Pragya Sur is an Assistant Professor in the Statistics Department at Harvard. Prior to her current position, she was a postdoctoral fellow at the Center for Research on Computation and Society, Harvard SEAS. She obtained her Ph.D. from Stanford Statistics in 2019. Her research spans high-dimensional statistics and machine learning theory, with focus on high-dimensional regression, classification, causal inference, ensemble learning, and learning under distribution shifts. Her research is supported by an NSF DMS Award and a William F. Milton Fund Award (both solo PI). She is an International Strategy Forum (ISF) 2023 Asia Fellow, chosen by Schmidt Futures, a philanthropic initiative founded by Eric and Wendy Schmidt. As part of this, she currently participates in an 11-month, non-residential fellowship program for rising leaders ages 25 – 35 from across Africa, Asia, North America, and Europe. In Fall, 2021, she was invited to speak at the National Academies’ Board on Mathematical Sciences and Analytics symposium on Mathematical Challenges for Machine Learning and Artificial Intelligence, and also visited the Simons Institute for the Theory of Computing as a long-term participant. In 2019, she received the Theodore W. Anderson Theory of Statistics Dissertation Award for “deep original results in large sample maximum likelihood theory for logistic regression with a large number of covariates”.
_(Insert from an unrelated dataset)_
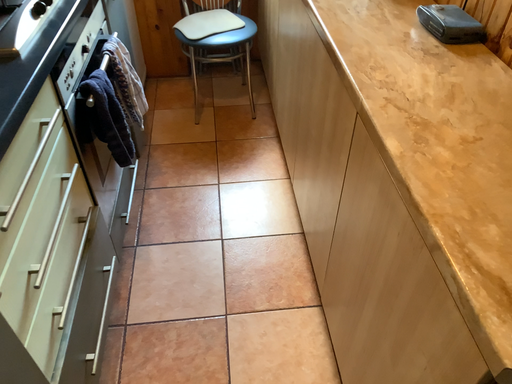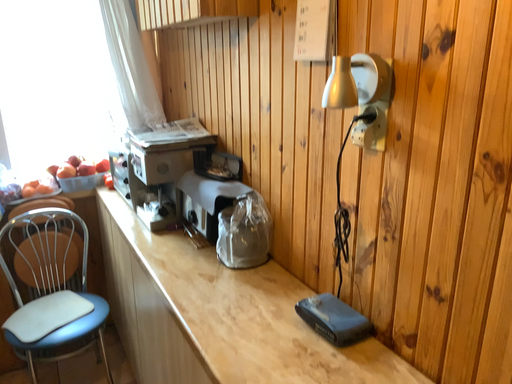
Question: How did the camera likely rotate when shooting the video?

Choices:
 (A) rotated upward
 (B) rotated downward

Answer: (A)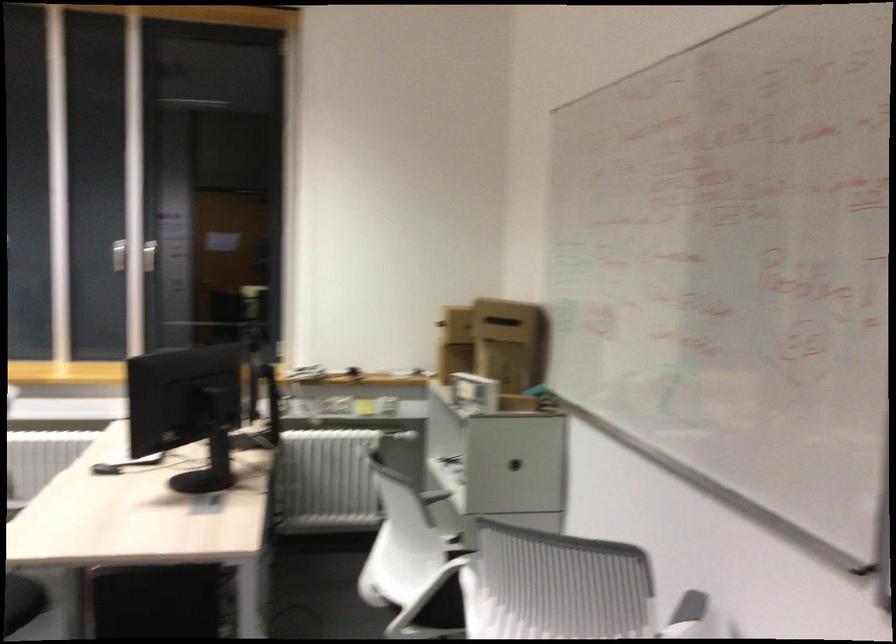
Talk: A new central limit theorem for the augmented IPW estimator in high dimensions

Join via Zoom
Meeting ID: 984 2423 1705
Passcode: 354857

Abstract: Estimating the average treatment effect (ATE) is a central problem in causal inference. Modern advances in the field studied estimation and inference for the ATE in high dimensions through a variety of approaches. Doubly robust estimators such asthe augmented inverse probability weighting (AIPW) form a popular approach in this context. However, the high-dimensional literature surrounding these estimators relies on sparsity conditions, either on the outcome regression (OR) or the propensity score (PS) model. This talk will introduce a new central limit theorem for the classical AIPW estimator, that applies agnostic to such sparsity-type assumptions. Specifically, we will study properties of the cross-fit version of the estimator under well-specified OR and PS models, and the proportional asymptotics regime where the number of confounders and sample size diverge proportional to each other. Under assumptions on the covariate distribution, our CLT will uncover two crucial phenomena among others: (i) the cross-fit AIPW exhibits a substantial variance inflation that can be quantified in terms of the signal-to-noise ratio and other problem parameters, (ii) the asymptotic covariance between the estimators used while cross-fitting is non-negligible even on the root-n scale. These findings are strikingly different from their classical counterparts, and open a vista of possibilities for studying similar other high-dimensional effects. On the technical front, our work utilizes a novel interplay between three distinct tools—approximate message passing theory, the theory of deterministic equivalents, and the leave-one-out approach. Time permitting, I will outline some of these techniques.